Source extract:
I find myself back with family in England for a brief while, and the journey has offered opportunity to observe anew aspects of our conversational lives. A miscellany of thoughts follow:

Randomness

My trip back to England took me through Chicago, where I stopped in the city for a few hours to attend an appointment. I needed a coffee and, unfamiliar with the city and straight off the Blue Line, pulled out my app ready cell phone. Before my fingers had time to swipe, a gentleman (which term I use deliberately) stopped to ask if he could help. Not only did he point out a good breakfast spot, he escorted me there, and we chatted amiably for the couple of blocks. I saw this generosity of engagement several times that day.

Alone or Lonely?

bar stoolsWhiling away the time before my flight to London, I sat at a sushi counter at Chicago’s O’Hare airport. Several patrons sat face forward and twitched at their technology. Fortunately, I was next to Lesley and Bruce who became curious and struck up a conversation with me. It quickly transpired that despite being different nationalities, living in and traveling to different places, we shared some surprising commonalities dating back to the 1970’s, as well as discovering the unexpected. Perhaps airports need conversation lounges, where lonely travelers can find community within their journey as well as their destination; where we can engage with our present, as opposed to finding solace and connection in the virtual.

Conversational Lives

While we do and should relish our solitude on occasion, it has also been delightful to experience the connection among people living in my mother’s neighborhood. There is a deliberate, purposeful culture of conversation among those living in the area, and the bonds formed by that are tangible, be they demonstrated by the casual drop in, baking for each other, spontaneous acts of support or simple companionship.

Courage

My return to England was due to my mother being hospitalized for a serious, unforeseen condition. Her decline was sudden enough that what started as an informing telephone conversation on Tuesday about my mother’s situation became an urgent need to travel by Wednesday. The news, since then, has improved very positively. I mention this rather intimate scenario because of the kinds of emotional difficulty, fear and uncertainty that it provoked, and the conversations that resulted. Good, fulfilling conversation requires courage, and courage requires an element of emotional vulnerability. My mother’s illness, and the worries it stirred up, was just one topic of difficulty that we talked about. The courage made necessary by that opened the doors to other discussions with depth, difficulty and, ultimately, reward.

Data excerpts:
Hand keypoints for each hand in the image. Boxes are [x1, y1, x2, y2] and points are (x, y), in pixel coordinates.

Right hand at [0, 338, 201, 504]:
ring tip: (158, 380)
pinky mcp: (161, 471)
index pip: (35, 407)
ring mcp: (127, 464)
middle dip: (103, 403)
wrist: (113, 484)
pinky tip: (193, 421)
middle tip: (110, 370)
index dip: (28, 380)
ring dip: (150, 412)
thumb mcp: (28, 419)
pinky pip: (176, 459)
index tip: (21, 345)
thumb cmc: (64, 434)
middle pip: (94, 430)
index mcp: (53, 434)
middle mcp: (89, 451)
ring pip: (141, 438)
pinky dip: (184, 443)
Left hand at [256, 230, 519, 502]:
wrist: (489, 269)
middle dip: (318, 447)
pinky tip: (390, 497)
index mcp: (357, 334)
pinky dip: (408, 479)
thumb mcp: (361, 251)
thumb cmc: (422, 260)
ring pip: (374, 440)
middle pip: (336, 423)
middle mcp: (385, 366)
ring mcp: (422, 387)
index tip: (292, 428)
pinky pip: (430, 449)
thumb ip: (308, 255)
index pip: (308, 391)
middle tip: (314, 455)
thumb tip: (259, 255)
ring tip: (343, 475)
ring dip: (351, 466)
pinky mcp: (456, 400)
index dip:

Study questions:
a. For each statement about the essay on conversation, say yes or no depending on whether it agrees with the essay, and quote the words that decide it: (i) The writer passed through Chicago on the way back to England. (ii) Lesley and Bruce were the same nationality as the writer. (iii) The writer's mother had a condition that had been foreseen.
b. Please extract everything in the essay on conversation from "I find myself" down to "times that day.", copying it word for word.
The entries are from a separate source.

Expected results:
a.
(i) Yes: "My trip back to England took me through Chicago"
(ii) No: "despite being different nationalities"
(iii) No: "a serious, unforeseen condition"

b.
I find myself back with family in England for a brief while, and the journey has offered opportunity to observe anew aspects of our conversational lives. A miscellany of thoughts follow:

Randomness

My trip back to England took me through Chicago, where I stopped in the city for a few hours to attend an appointment. I needed a coffee and, unfamiliar with the city and straight off the Blue Line, pulled out my app ready cell phone. Before my fingers had time to swipe, a gentleman (which term I use deliberately) stopped to ask if he could help. Not only did he point out a good breakfast spot, he escorted me there, and we chatted amiably for the couple of blocks. I saw this generosity of engagement several times that day.